Parking is available at 5001 Prospect Avenue, behind the venue.
Of all the various compliments Streetlight Manifesto have received from fans over the years, there is one in particular that seems to resonate most with the members of the band. After a show, a kid in torn jeans and a Pantera shirt, sporting ridiculous facial hair, will find one of the Streetlighters outside of the club and say hello, followed by "Man, I don't listen to this kind of music, in fact I hate most ska bands, but you guys are something else." Or it will be a jazz fan, sitting in the back of the venue during the set, bobbing his head, eyes closed while the band does their thing on stage. Or one of the club's stagehands will comment, while helping break down the lighting rig, that he actually enjoyed a band he was working for for once, despite having heard thousands of bands on the job over the years. And therein lies Streetlight Manifesto's appeal.
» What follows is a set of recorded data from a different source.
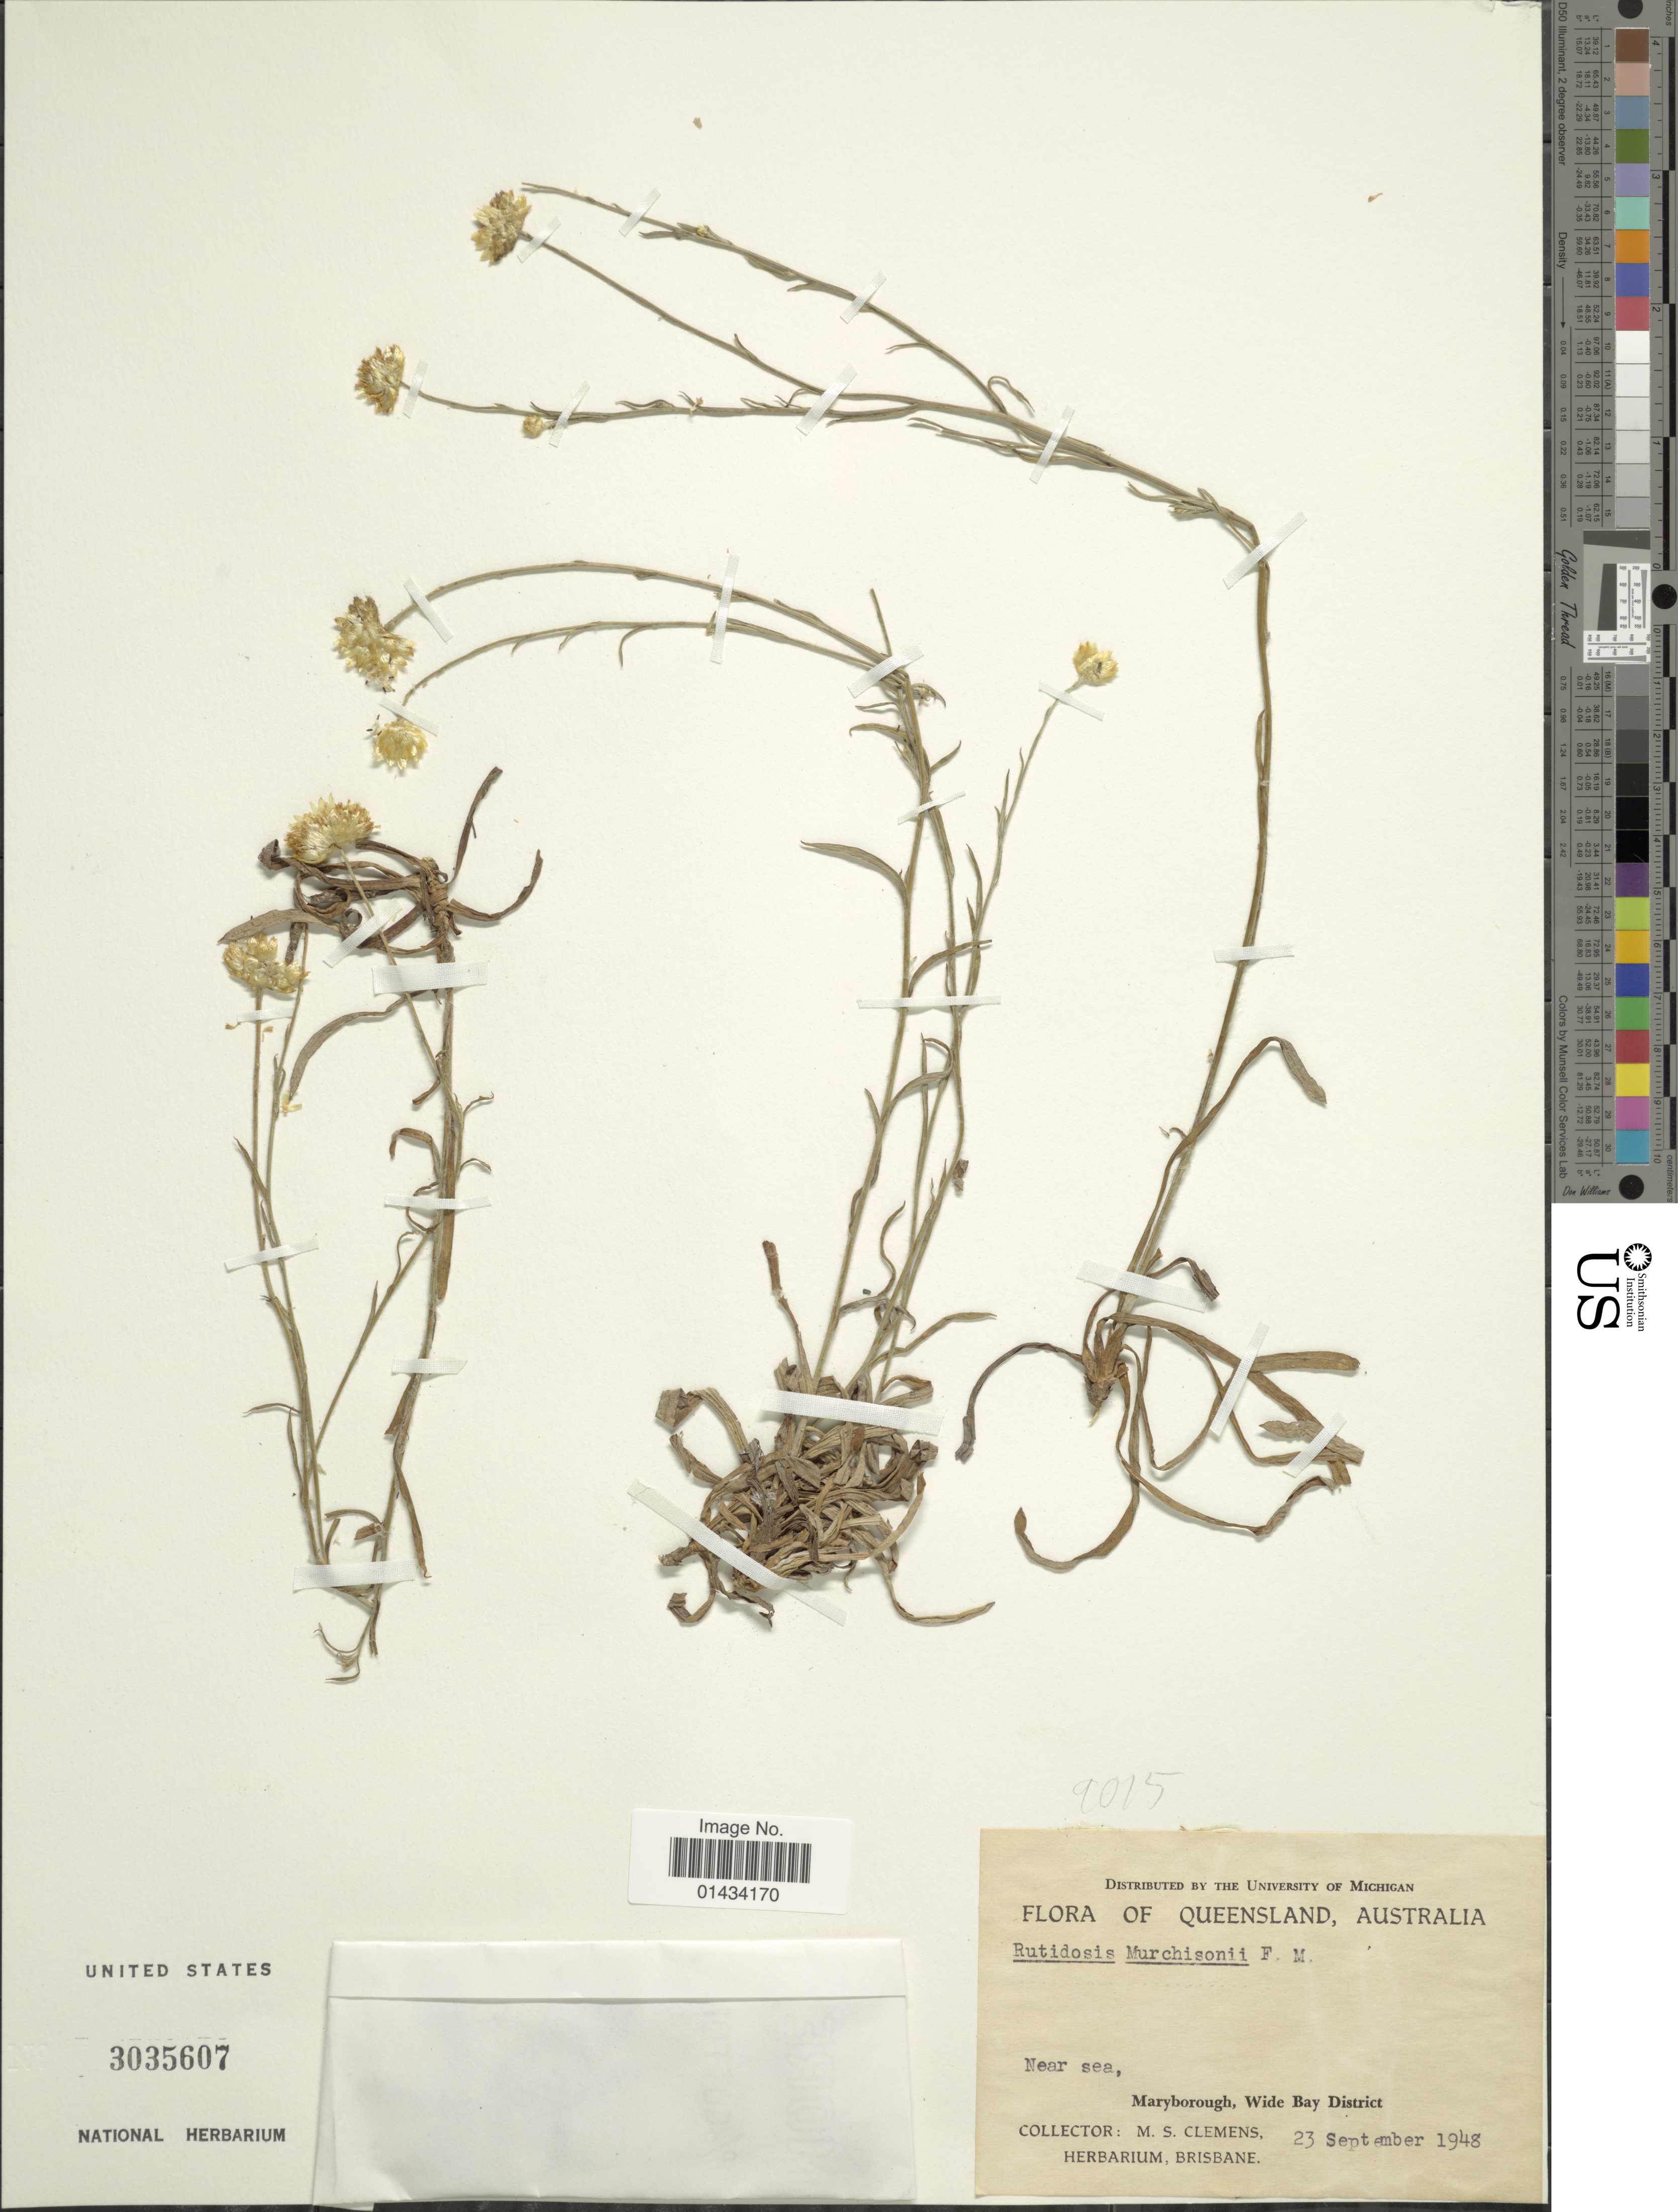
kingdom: Plantae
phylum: Tracheophyta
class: Magnoliopsida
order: Asterales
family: Asteraceae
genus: Rutidosis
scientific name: Rutidosis murchisonii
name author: F. Muell.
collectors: M. S. Clemens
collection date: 1948-09-23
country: Australia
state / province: Queensland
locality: Near sea, Maryborough, Wide Bay District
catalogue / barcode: US 3035607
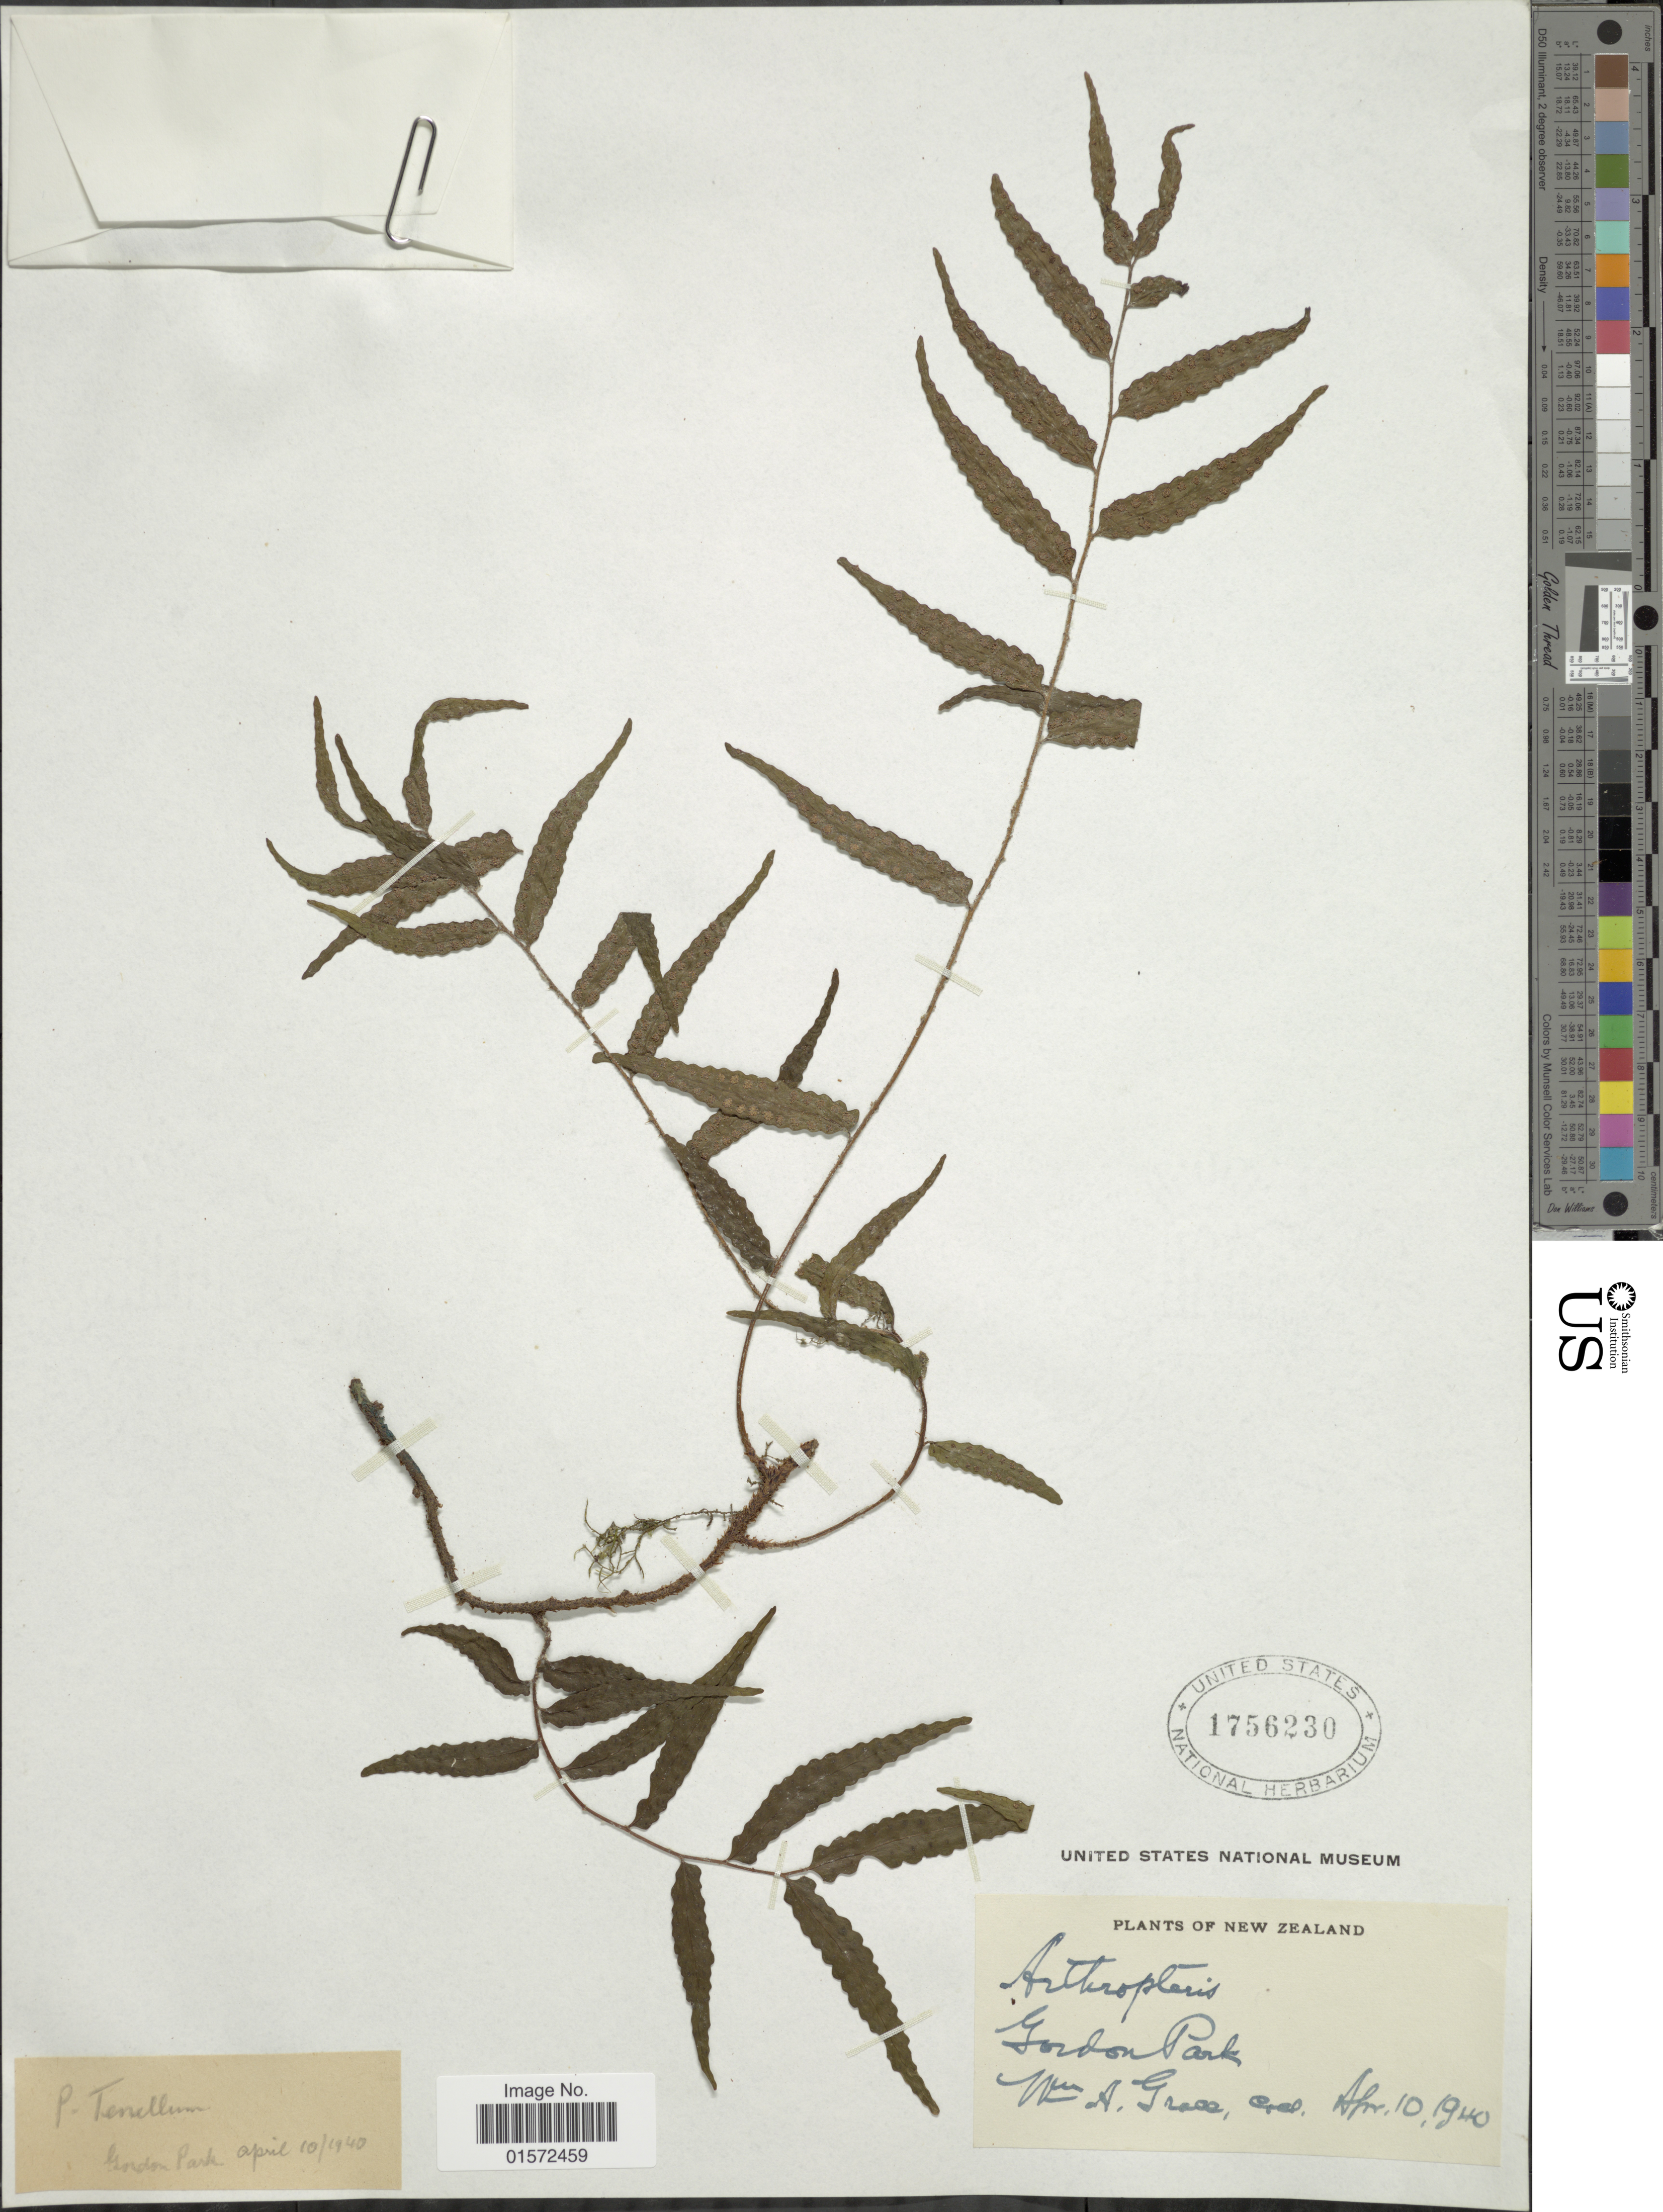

Seven guys, seven different musical backgrounds, seven different personalities, one band, one unique and unmistakable voice. Formed four years ago in New Jersey as an ad hoc group intended to put out one album and disappear, one thing lead to another and within a few months of their debut release, Everything Goes Numb, Streetlight Manifesto were officially a full time touring band, traveling the world, spreading their infectious and energetic tunes to all who would listen. One part rock, one part ska, with influences from latin, klezmer, folk, world, funk, jazz and classical thrown in, the band redefined what most people expected from a "ska" band. Three albums later, and after countless worldwide tours, the guys are still at it, still performing live to sold out shows filled with sweat drenched fans, all dancing and singing along at the top of their lungs. And the Streetlight boys wouldn't have it any other way.